Invariance of length of curve under Euclidean Motion

[MxwllsPersuasns]

Homework Statement

Show that the length of a curve γ in ℝⁿ is invariant under euclidean motions. I.e., show that L[Aγ] = L[γ] for Ax = Rx + a

Homework Equations

The length of a curve is given by the arc-length formula: s(t) = ∫γ'(t)dt from t₀ to t

The Attempt at a Solution

I would imagine I would proceed by first taking the arc length of the curve, γ. I'm not sure if I should do this as general and abstractly as possible or if I should give a specific example (i.e., parameterize γ by the parameter (t) perhaps by something like γ(t) = acos(t)i^∧ + bsin(t)j^∧ -- an ellipse) and then carry out the arc length of that.

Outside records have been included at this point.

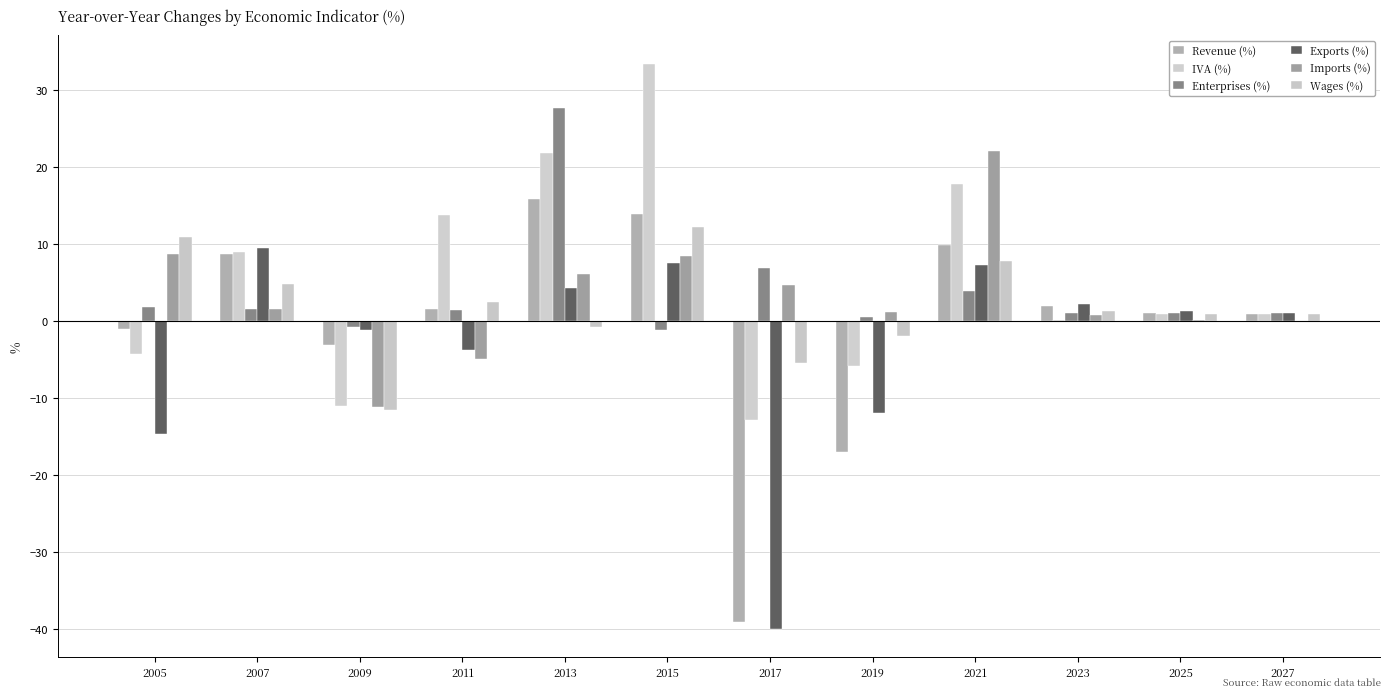

What is the difference between the maximum and minimum values in the Revenue (%) series?

55.1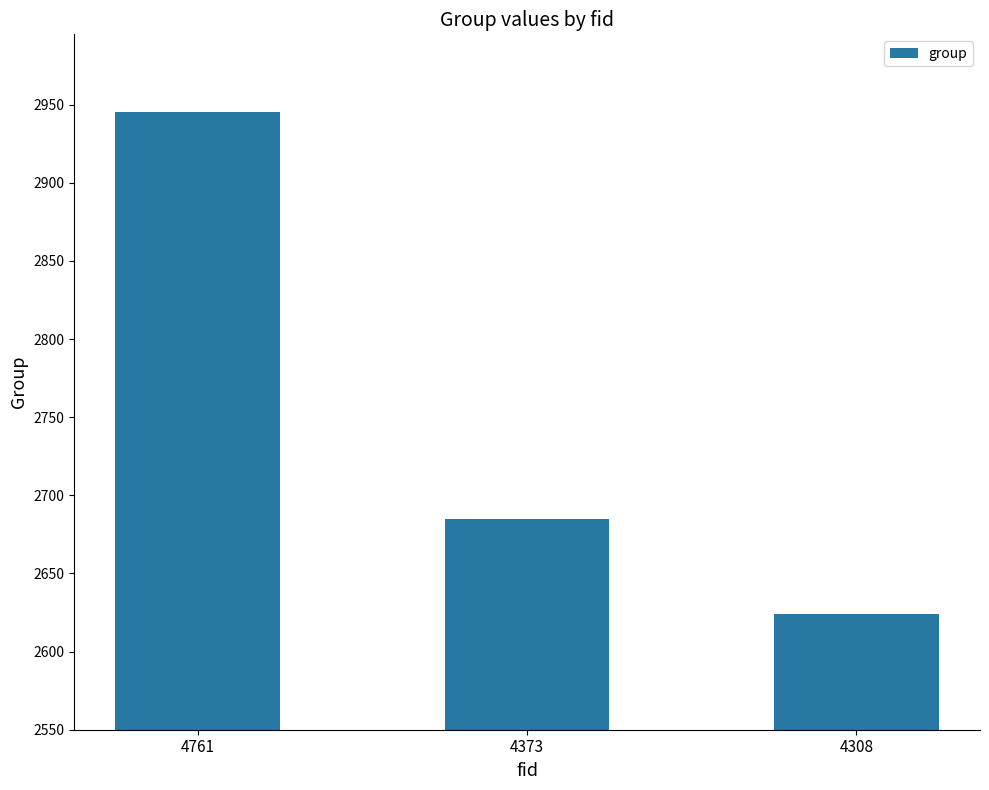

What is the average value?

2751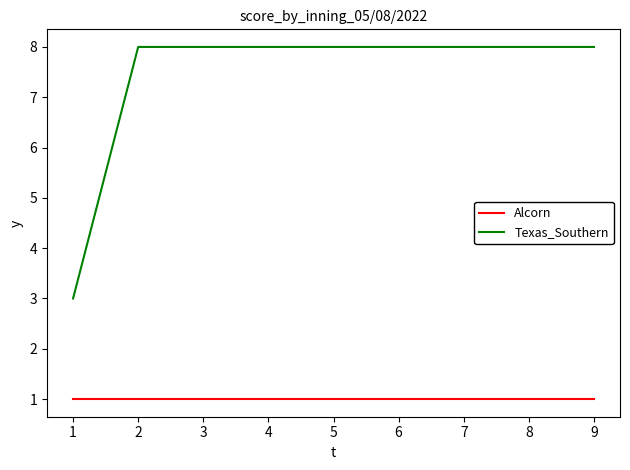

Rank the series by their maximum value, from highest to lowest.

Texas_Southern, Alcorn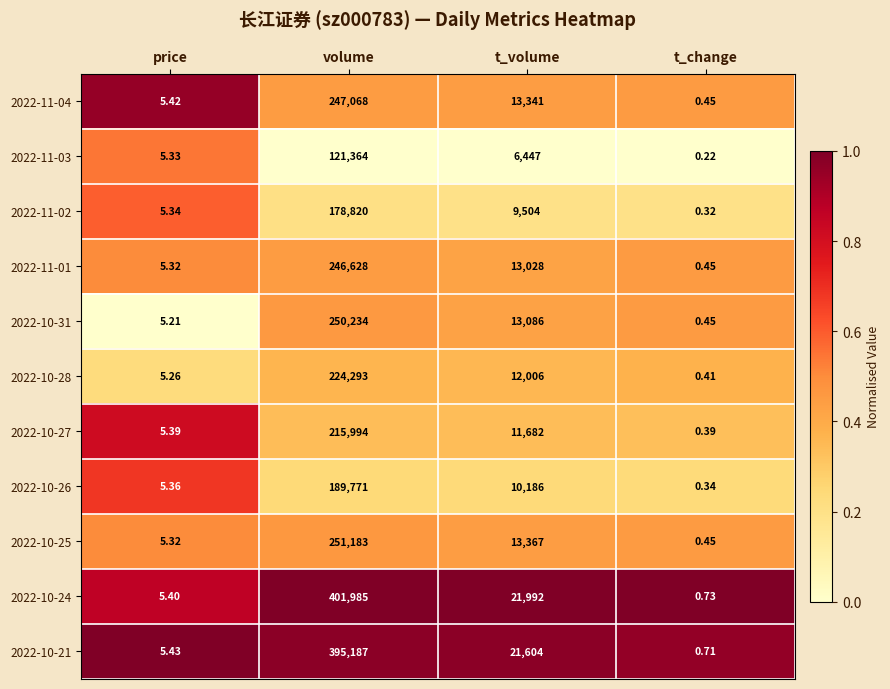

Which label corresponds to the largest value in the chart?

volume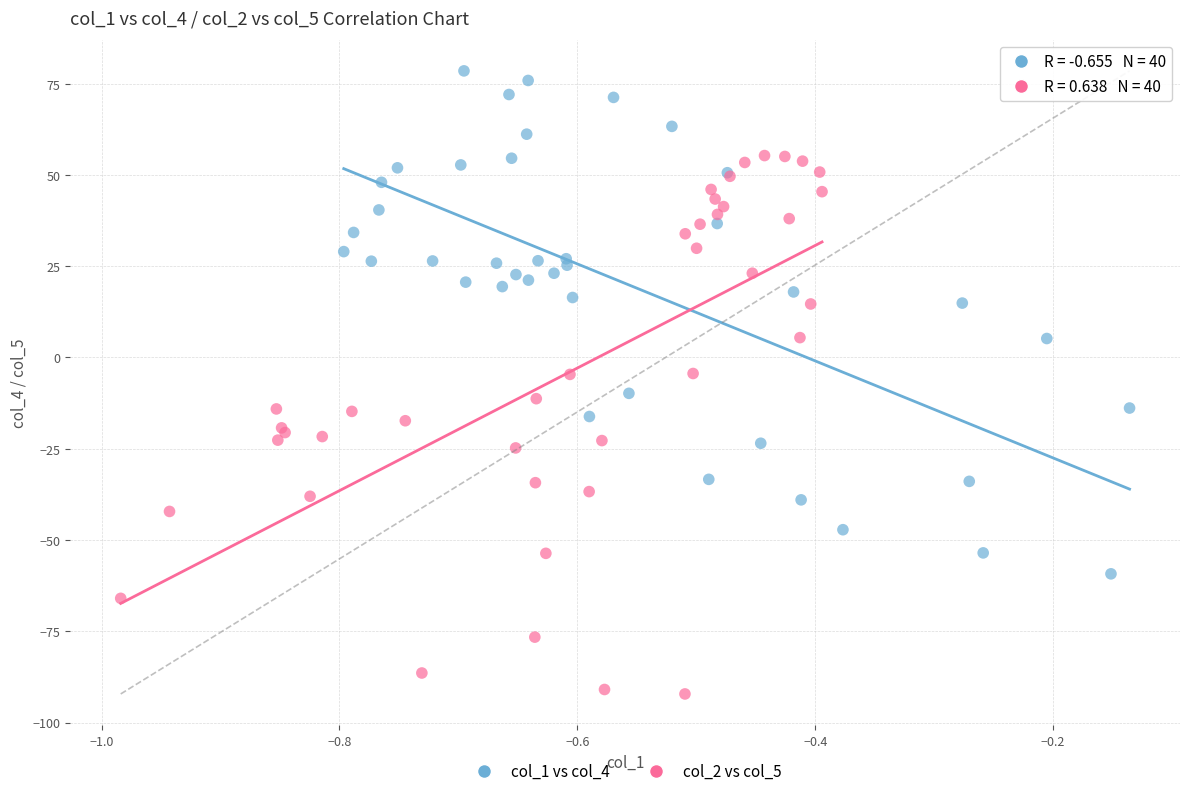

Which series reaches the minimum Y coordinate?

col_2 vs col_5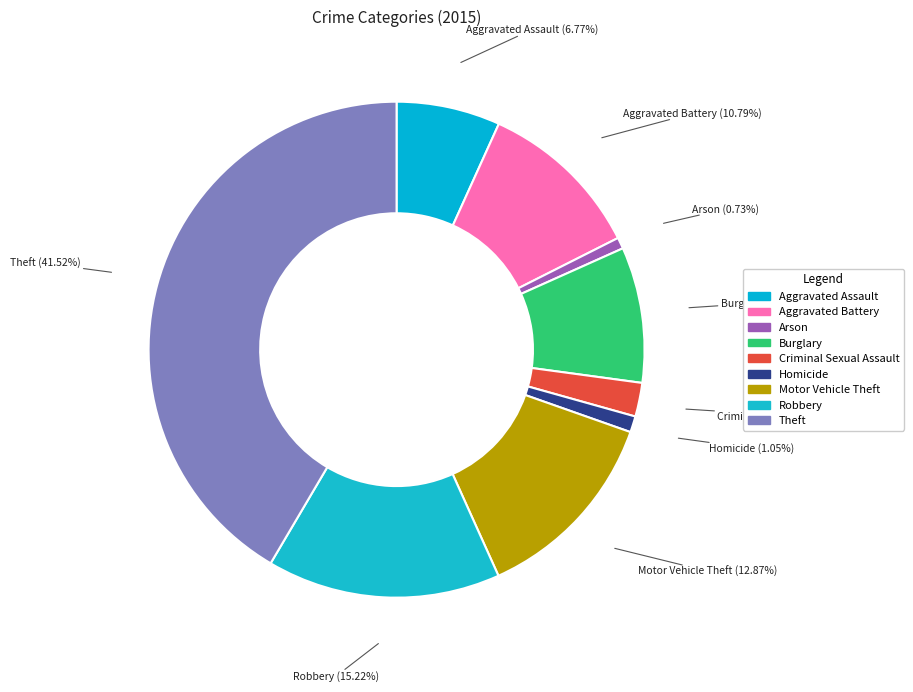

How many slices are in this pie chart?

9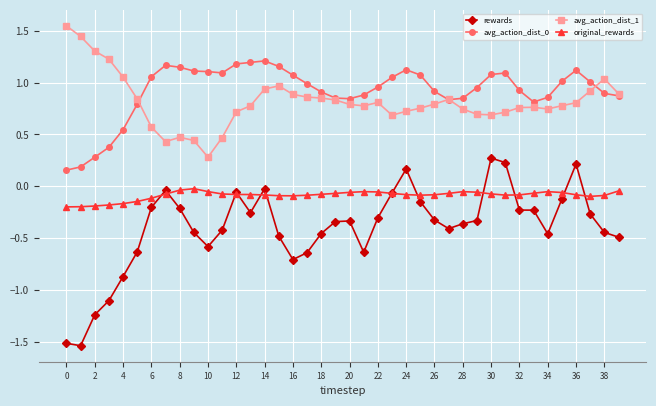

At how many categories does at least one series exceed -1?

40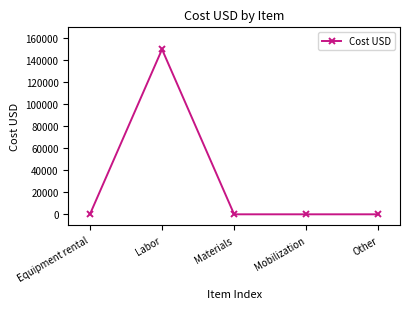

What is the change in value from Equipment rental to Labor?

+150000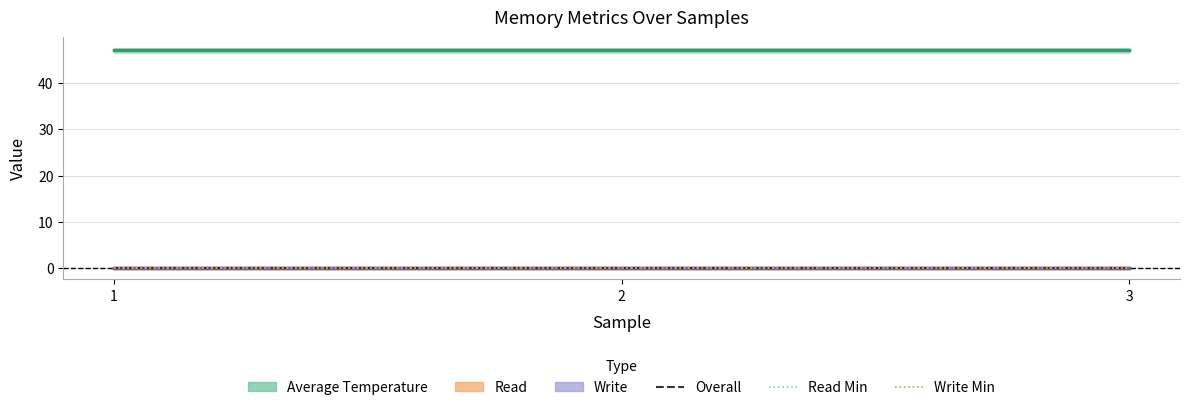

Count the number of categories in the chart.

3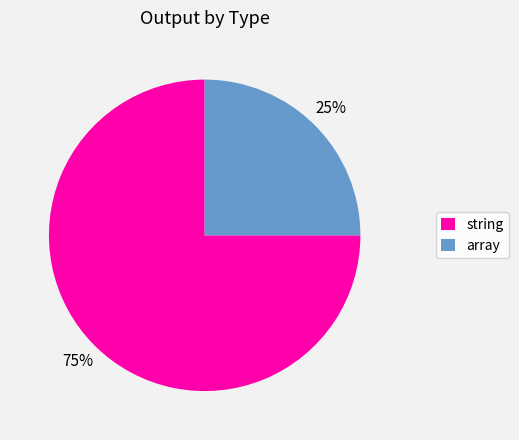

Does string represent more than half of the total?

Yes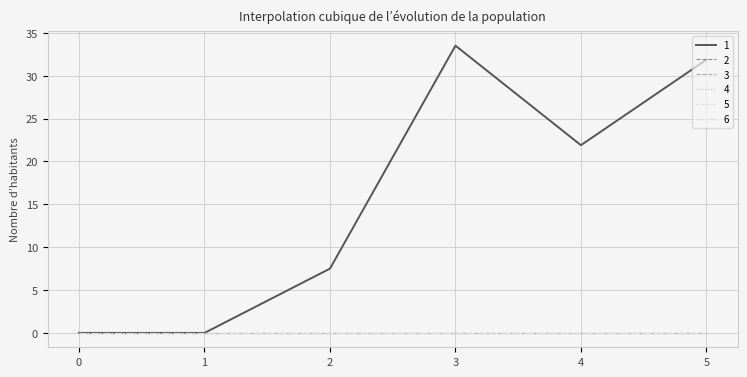

Does the chart have visible grid lines?

Yes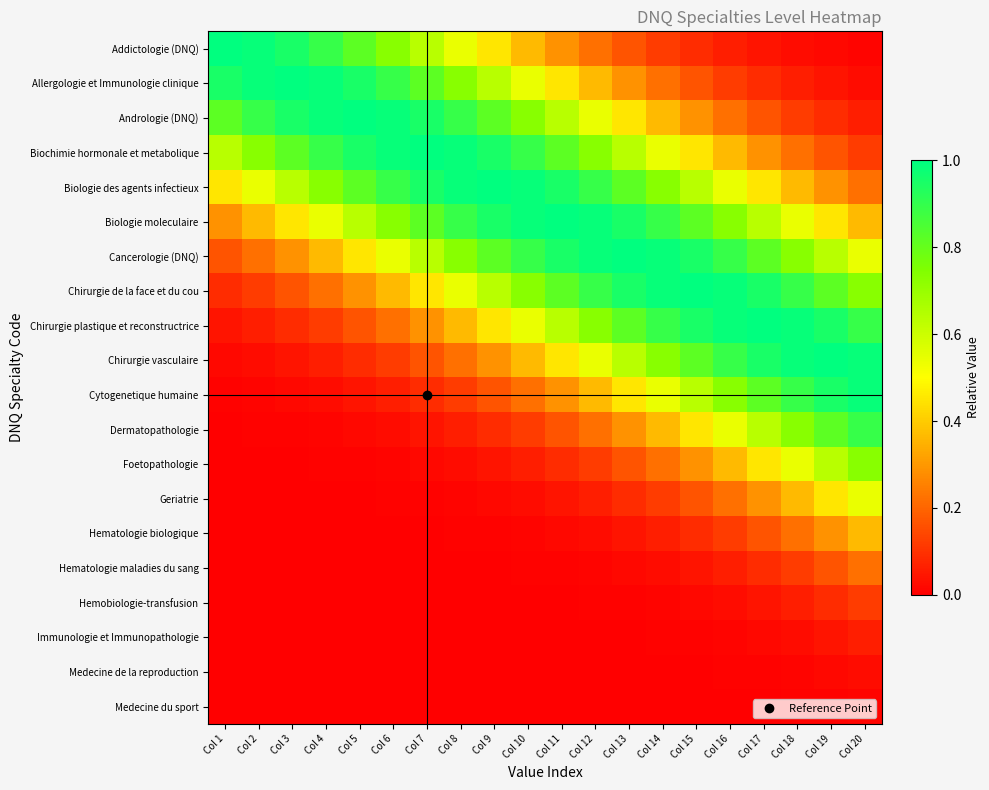

What is the total value across all series at Col 15?

7.9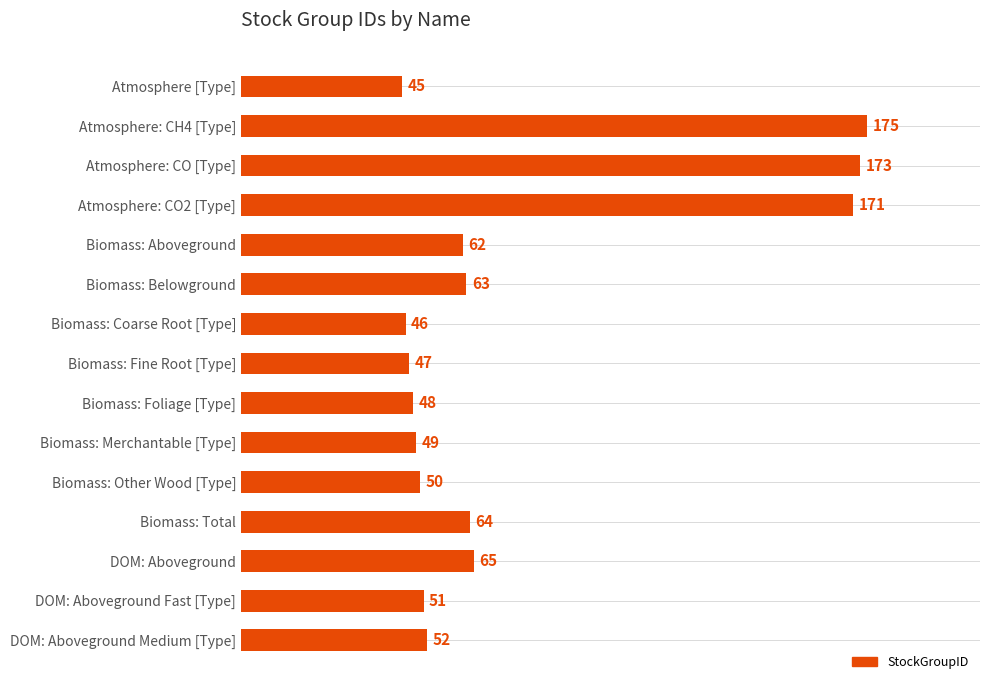

What is the ratio of the value at Biomass: Foliage [Type] to the value at Biomass: Aboveground?

0.8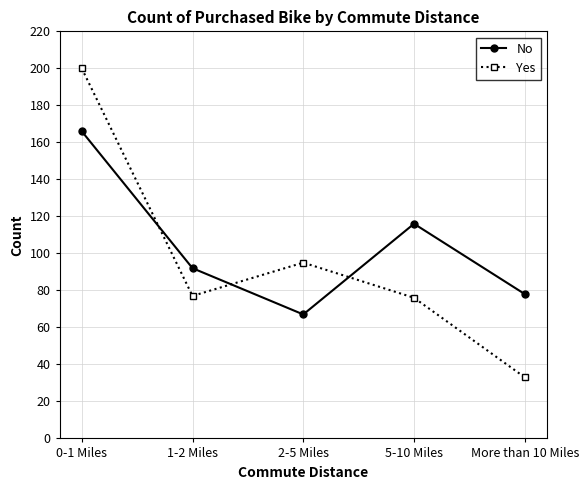

The value of No at More than 10 Miles is 78. True or false?

True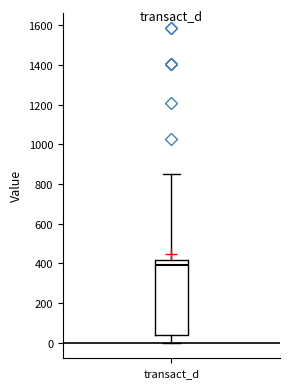

Read this box plot against the y-axis: the position of the median line, the range covered by the box, and the ends of both whiskers. The values are not printed on the chart, so give them approximately, as read against the axis.

median 400, box 40 to 420, whiskers 0 to 860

My next step would then be applying the euclidean motion to γ, again, if I'm supposed to do this in the abstract then I'm not exactly sure what I should do. If I'm doing a specific example then I would apply A(γ) = R(γ) + a where I believe R is the n-dimensional (in my case n=2) rotation matrix and 'a' is a translation. Now I would multiply the matrix for the curve γ (a 1x2 matrix) with the rotation matrix (a 2x2 matrix) to then get a new curve (Aγ) then I would take the arc length and see that the arc length formula involves γ' and thus the translation constant 'a' wouldn't contribute to the arc length. Then I guess I'd just hope that L(γ) = L(Rγ).

Can anyone tell me if I have the right idea and also whether they think I should do this problem as generally as possible (and then hopefully guide me on the right path on how to do that) or if doing a specific example like γ ∈ ℝ² would suffice? Thanks so much in advance guys

 

[Stephen Tashi]

I don't know what level of detail is expected of you. A Euclidean transformation preserves distances between points. Arc length can be defined as a limit of a sequence of functions, each of which is a function of distances between pairs of points. So after a Euclidean transformation, these distances are not changed. So you taking a limit of the same sequence of functions.